Charged particle radiation, such as solar wind but also more hazardous things like solar proton events or galactic cosmic rays, can sometimes be deflected with a suitably clever arrangement of magnetic fields, but no matter how hard you try some of those particles are going to hit the ground. It may be possible to suspend a cloud of charged particles above the roof as a sort of plasma shield, but this is veering off towards quite theoretical kinds of engineering which I know too little about to talk about here.

Your best bet is mass, and as much of it as possible, though that can be rather hard to arrange on an airless world if you want a transparent roof. This problem was worked around in the Stanford Torus space station proposal found in appendix K of Space Settlements: A Design Study, using "chevron mirrors":

Figure 5-36

This shows the action of the chevron mirrors in allowing light through shielding, by bouncing it three times off reflective surfaces, but blocking direct transmission by any radiation that can't undergo specular reflection from the mirrors... that would include charged and neutral particle radiation, and short wavelength EM such as vacuum ultraviolet and x-rays and so on.

It would be tricky to keep this nice and lightweight for large expanses of unsupported roof, but with enough pillars and suspension structures it might be made to work.

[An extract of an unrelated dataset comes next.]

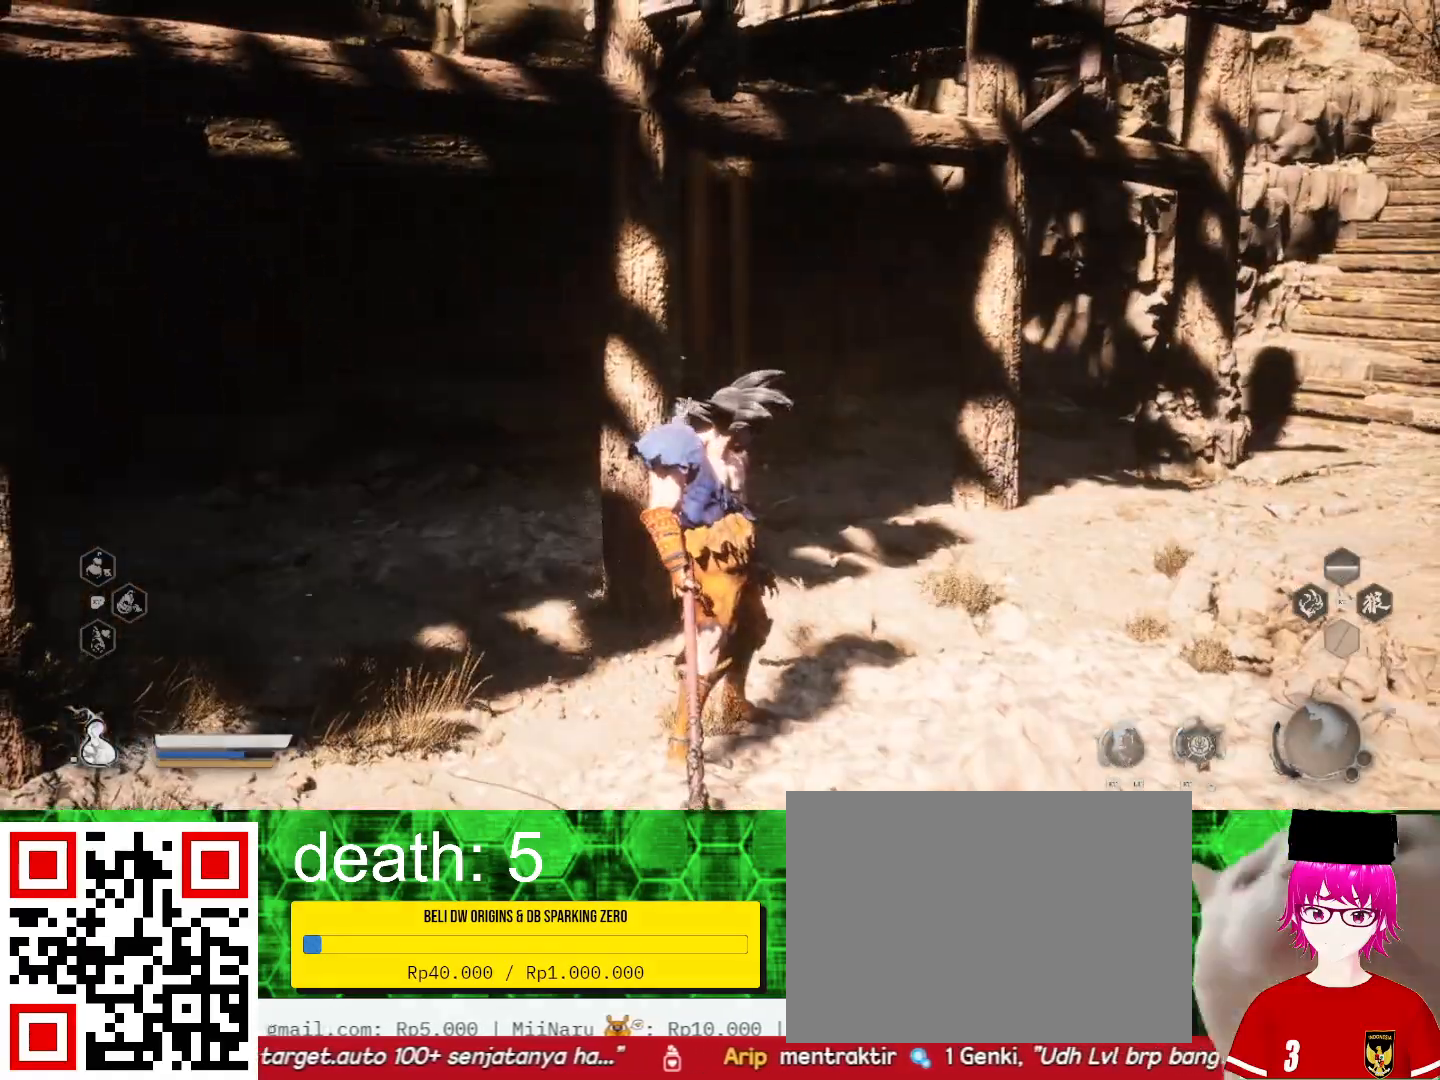
{"buttons": [], "left_stick": "up-left", "right_stick": "center", "events": [[67, "left_stick", "left"], [300, "left_stick", "up-left"]]}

It might also spoil the view slightly, so no uninterrupted vast expanses of clear glass for you.

and to be strong enough that meteor impacts don’t damage it.

Problem is that on airless worlds, meteorites are going to be coming in at escape velocity. On the Moon that's 2.4 km/s, faster than supersonic antitank rounds, and on the Earth it is over 11 km/s and there's no armor in existence that can shrug off that sort of impact.

Your best bet is to make the roof out of multiple layers materials, widely spaced, somewhat like a Whipple shield. Accept that it is going to get damaged by small impacts, and be prepared to continuously repair it. To defend against larger impactors you need a serious "space guard" program with powerful and highly capable multispectral telescope and radar arrays and a range of interception equipment to deflect or vaporize problematic debris before it reaches the surface.

In any case, you'll almost certainly want to have undergound emergency shelters readily available throughout the worldhouse, and ideally have the ability to partition very large 'houses so that a big puncture doesn't strip the atmosphere from a country-sized region, but maybe only a city-sized one. You might also want to consider the threat of deliberate damage to the roof... sabotage of active support and repair systems, or use of weapons.

Partial worldhouses are supported by single pillars at the centre

I'd say that very much depends on the gravity and atmosphere of the world you're building on. Designs must adapt. There's no one-size-fits-all here!

Using air pressure to partially or wholly support the roof is great if you can do it, but this needs to be offset against the risk of puncture.